The BP logo is displayed on a petrol tanker delivering fuel at a service station in Shepton Mallet, Somerset, UK, on October 20, 2025.
Anna Berkeley | Getty Images News | Getty Images
British oil giant blood pressure on Tuesday reported better-than-expected third-quarter profits as increases in oil and gas production outweighed weaker oil trading results.
The London-listed oil and gas giant posted an underlying replacement cost profit of $2.21 billion in the July-September period, a proxy for net profit. According to consensus compiled by LSEG, this beat analysts’ expectations of $2.03 billion.
BP’s third-quarter net income was $2.3 billion last year and $2.35 billion in the second quarter of 2025.
BP CEO Murray Auchincloss said in a statement that “operations continue to perform well and we delivered another strong quarter of performance across our businesses.”
“We aim to accelerate the delivery of our plans, including a thorough review of our portfolio to drive simplification and further improve cost performance and efficiency,” Mr Auchincloss said.
The oil major’s net debt in the third quarter was $26.05 billion, up from $24.27 billion in the same period a year ago, but roughly flat from the previous quarter.
Other third quarter highlights include:
Operating cash flow was $7.8 billion, up from $6.3 billion three months ago. BP said it expects sales and other proceeds to exceed $4 billion in 2025.
BP also announced an additional $750 million in share buybacks over the next three months, maintaining the pace of shareholder returns, albeit at a lower level than at the start of the year.
These results come just over eight months after the company began a fundamental strategic reset.
BP, the subject of intense takeover speculation, is trying to regain investor confidence by cutting renewable energy spending and prioritizing its traditional oil and gas business.

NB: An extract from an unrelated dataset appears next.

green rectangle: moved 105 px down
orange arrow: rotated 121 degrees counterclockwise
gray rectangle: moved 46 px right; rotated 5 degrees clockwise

Investors appear to have broadly welcomed the oil and gas giant’s U-turn in its green strategy, with shares up more than 13% since the beginning of the year. The improvement in sentiment is also attributable to the company’s management shake-up, advances in its cost-cutting program, and a series of recent oil discoveries.
BP announced Monday that it has agreed to sell a minority stake in U.S. onshore pipeline assets in the Permian and Eagle Ford Basins to private investor Sixth Street for $1.5 billion. BP previously said it was targeting $20 billion in sales by the end of 2027.
Last week, British rivals shell reported better-than-expected third-quarter profit, citing strong performance and increased trading contribution.